Domenica 15 febbraio, calcio d’inizio alle ore 15, al “Recchioni” arriva il Montegranaro. La gara sarà trasmessa in diretta su TVRS (canale 13), ma non sarà certo questo un motivo per restare a casa. L’entusiasmo attorno ai colori gialloblù è tornato a respirare in città, e il rientro del tifo organizzato — che aveva scelto a inizio stagione di seguire la squadra solo in trasferta — è stato un segnale forte. Nell’ultimo turno casalingo contro la Jesina la Tribuna Est è tornata a farsi sentire, e la squadra ne ha tratto beneficio.
L’unità di intenti, in questa fase, è più che un concetto: è una necessità.
Classifica e numeri: leadership da confermare
La Fermana è prima con 41 punti, quattro in più della diretta inseguitrice K-Sport Montecchio Gallo. Quando i canarini scenderanno in campo, conosceranno già il risultato dei rivali, impegnati oggi contro la Fermignanese. Un dettaglio non banale, perché la gestione della pressione — in un senso o nell’altro — potrà incidere sull’approccio.
I numeri raccontano una capolista solida:
miglior attacco del girone con 43 reti in 21 partite;
miglior rendimento interno (25 punti in 11 gare);
miglior rendimento esterno (16 punti in 10 partite).
Statistiche che certificano la leadership, ma che non la blindano. Con nove giornate al termine, ogni turno diventa più pesante, soprattutto contro squadre che lottano per evitare la zona pericolosa.
Montegranaro: stagione turbolenta, ma guai a sottovalutare
Guardando la classifica, con quasi 18 punti di distanza, si potrebbe pensare a un compito agevole. Sarebbe un errore.
Il Montegranaro arriva da tre sconfitte consecutive e da un solo punto nelle ultime quattro gare. Un rendimento che ha fatto scivolare i veregrensi in zona play-out, a pari merito con il Chiesanuova, pur con la salvezza diretta distante appena due lunghezze.

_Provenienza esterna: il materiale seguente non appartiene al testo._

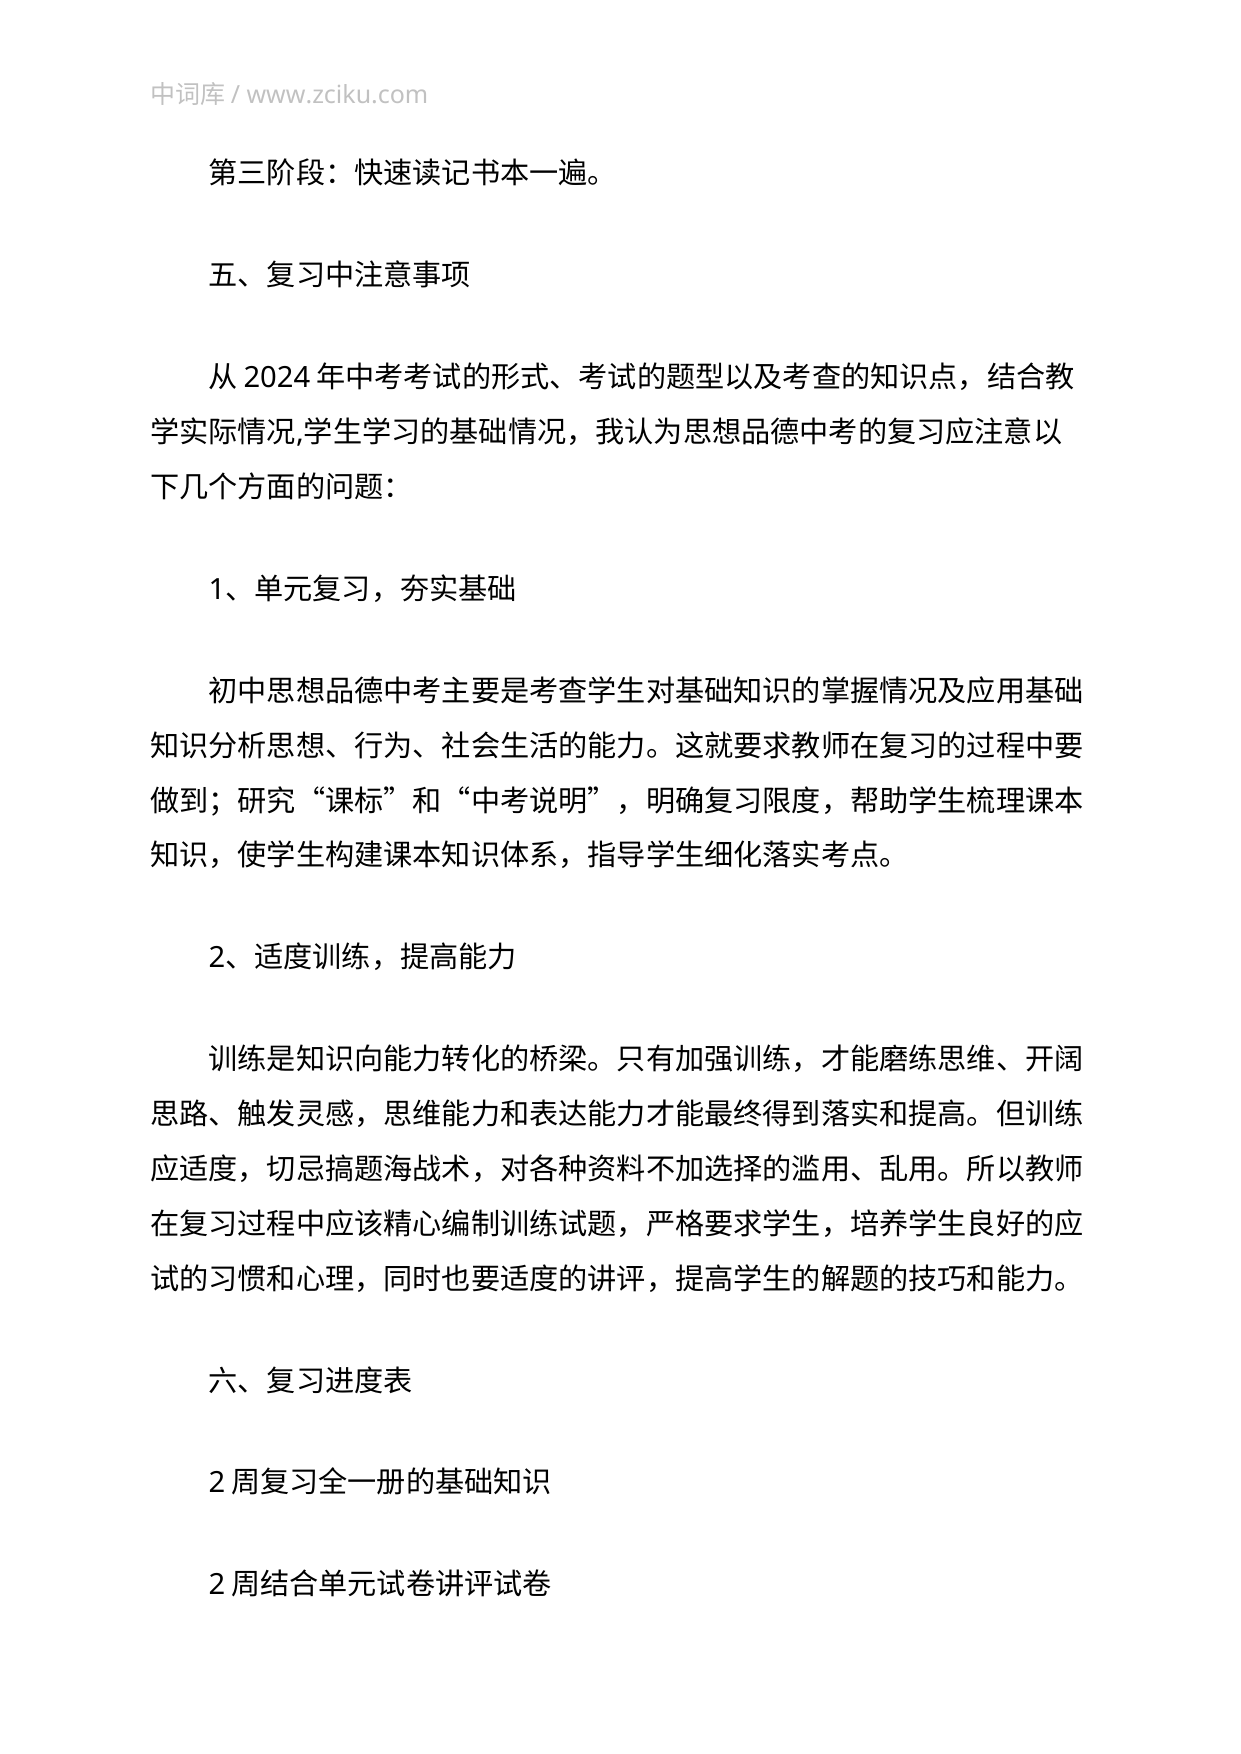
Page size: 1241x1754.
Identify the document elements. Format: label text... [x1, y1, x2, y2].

La stagione è stata segnata da profondi scossoni societari e tecnici: l’addio del direttore generale Jonathan Proculo, la separazione dal direttore sportivo Luca Cremona, quindi le dimissioni dell’allenatore Eddy Mengo. Anche i successivi subentri — Giuseppe Sfredda come ds e Gabriele Baldassarri in panchina — non hanno avuto continuità. Oggi il club guidato dal presidente Andrea Tosoni si trova senza direttore sportivo e senza allenatore.
A guidare i veregrensi contro la Fermana, ci sarà Gianluca Urbinati, capitano e leader carismatico, in possesso di patentino UEFA B, che fungerà da allenatore-giocatore. Classe 1987, quasi 200 presenze in gialloblù tra Serie D e Serie C, ex capitano della Fermana, Urbinati conosce bene l’ambiente del Recchioni. Lasciò Fermo nel 2022, al termine della stagione culminata con la retrocessione ai play-out contro la Viterbese (poi annullata dal ripescaggio).
Per lui sarà una sfida dal sapore particolare. E per la Fermana un’insidia emotiva in più.
Testa e maturità
La differenza tecnica tra le due squadre è evidente, ma in questo periodo dell’anno le partite si vincono prima con la testa che con i numeri. Le squadre ferite possono trovare energie inattese.
Augusto Gentilini lo sa bene. Nonostante le assenze che hanno accompagnato la stagione, la sua squadra ha sempre trovato soluzioni, segno di una rosa costruita con equilibrio dal direttore sportivo Sergio Filipponi in piena sintonia con l’allenatore.
Per mantenere invariata — o magari aumentare — la distanza dal Montecchio, servirà concentrazione assoluta, senza concedere nulla all’improvvisazione.
La Fermana ha dimostrato di essere forte. Ora deve dimostrare di essere matura. Perché la leadership non si proclama: si conferma, domenica dopo domenica.